Stored items:
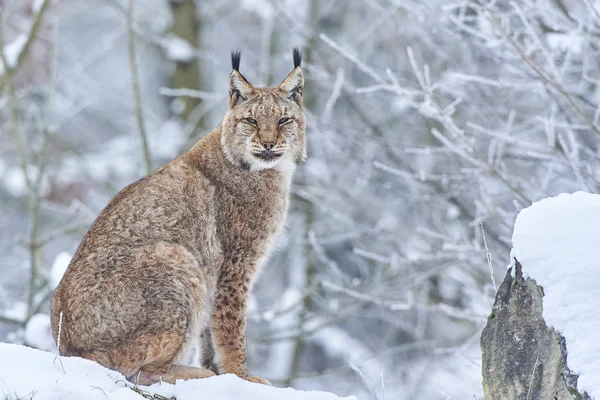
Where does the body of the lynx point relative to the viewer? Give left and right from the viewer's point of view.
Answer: facing to the right of the viewer
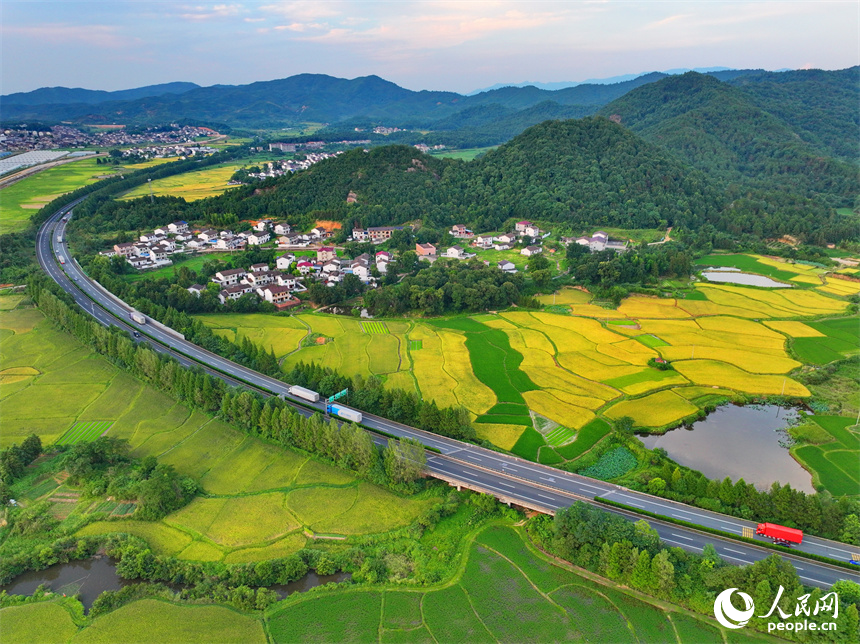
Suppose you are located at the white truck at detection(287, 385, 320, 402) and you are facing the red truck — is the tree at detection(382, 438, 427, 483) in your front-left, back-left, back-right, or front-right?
front-right

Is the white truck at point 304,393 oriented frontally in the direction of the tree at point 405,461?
no
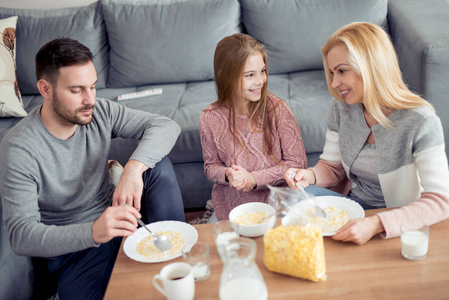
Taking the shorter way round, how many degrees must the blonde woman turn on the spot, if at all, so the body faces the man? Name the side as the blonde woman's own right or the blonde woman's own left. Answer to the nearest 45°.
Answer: approximately 45° to the blonde woman's own right

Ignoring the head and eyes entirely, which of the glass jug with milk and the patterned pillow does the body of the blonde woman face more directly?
the glass jug with milk

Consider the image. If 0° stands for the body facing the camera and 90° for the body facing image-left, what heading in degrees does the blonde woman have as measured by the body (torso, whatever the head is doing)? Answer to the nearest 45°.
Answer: approximately 45°

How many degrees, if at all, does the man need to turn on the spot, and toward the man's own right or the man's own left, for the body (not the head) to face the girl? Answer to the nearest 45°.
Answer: approximately 45° to the man's own left

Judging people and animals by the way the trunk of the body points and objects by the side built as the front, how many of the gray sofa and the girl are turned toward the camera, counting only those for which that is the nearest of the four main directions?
2

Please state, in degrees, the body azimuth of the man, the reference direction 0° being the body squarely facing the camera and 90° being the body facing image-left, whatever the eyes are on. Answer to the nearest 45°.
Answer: approximately 315°

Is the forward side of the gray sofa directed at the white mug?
yes
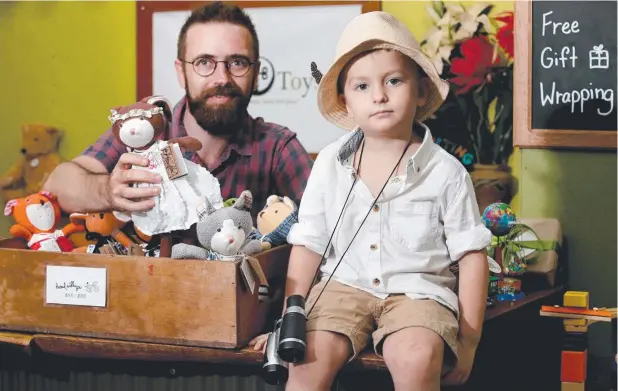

- Task goal -
Present the items above as a numbered list, skipping blank lines and leaving out the pictures.

- Exercise result -
1. Where does the body of the lynx point relative to the viewer? Give left and right from the viewer's point of view.
2. Answer: facing to the right of the viewer
3. Suppose you are located at the white truck at detection(287, 385, 320, 402) and you are facing the red truck — is the tree at detection(382, 438, 427, 483) in your front-left, back-left, back-right, or front-right?
4. front-right
5. Is the white truck at point 304,393 oriented frontally in the direction of the tree at point 405,461?
6. no
7. Taking the shorter way round, how many degrees must the blonde woman turn on the spot, if at all, so the body faces the man? Name the side as the blonde woman's own right or the blonde woman's own left. Answer to the nearest 45°.
8. Answer: approximately 45° to the blonde woman's own right
9. Ignoring the head and eyes entirely, which of the glass jug with milk and the patterned pillow does the body of the blonde woman face more directly?
10. the glass jug with milk
11. Consider the image. If 0° stands for the body facing the camera and 90° for the body facing image-left, what heading in degrees does the blonde woman have as measured by the body (torso, whatever the head is doing)? Answer to the nearest 45°.
12. Answer: approximately 45°
13. How many degrees, if at all, does the man need to turn on the spot, and toward the man's own right or the man's own left, for the body (not the head) to face the girl? Answer to the nearest 45°.
14. Answer: approximately 45° to the man's own left
15. Judging people and animals by the way the trunk of the body points and objects by the side built as the front, how many of the gray sofa and the girl are turned toward the camera, counting only those for which that is the nearest of the four main directions?
16. 2
17. Please state, in degrees, the body azimuth of the man, the reference direction 0° being the body squarely facing the camera and 90° being the body facing image-left, whatever the eyes are on. Answer to the nearest 45°.
18. Answer: approximately 315°
19. Is the forward side of the gray sofa directed at the white mug?
20. yes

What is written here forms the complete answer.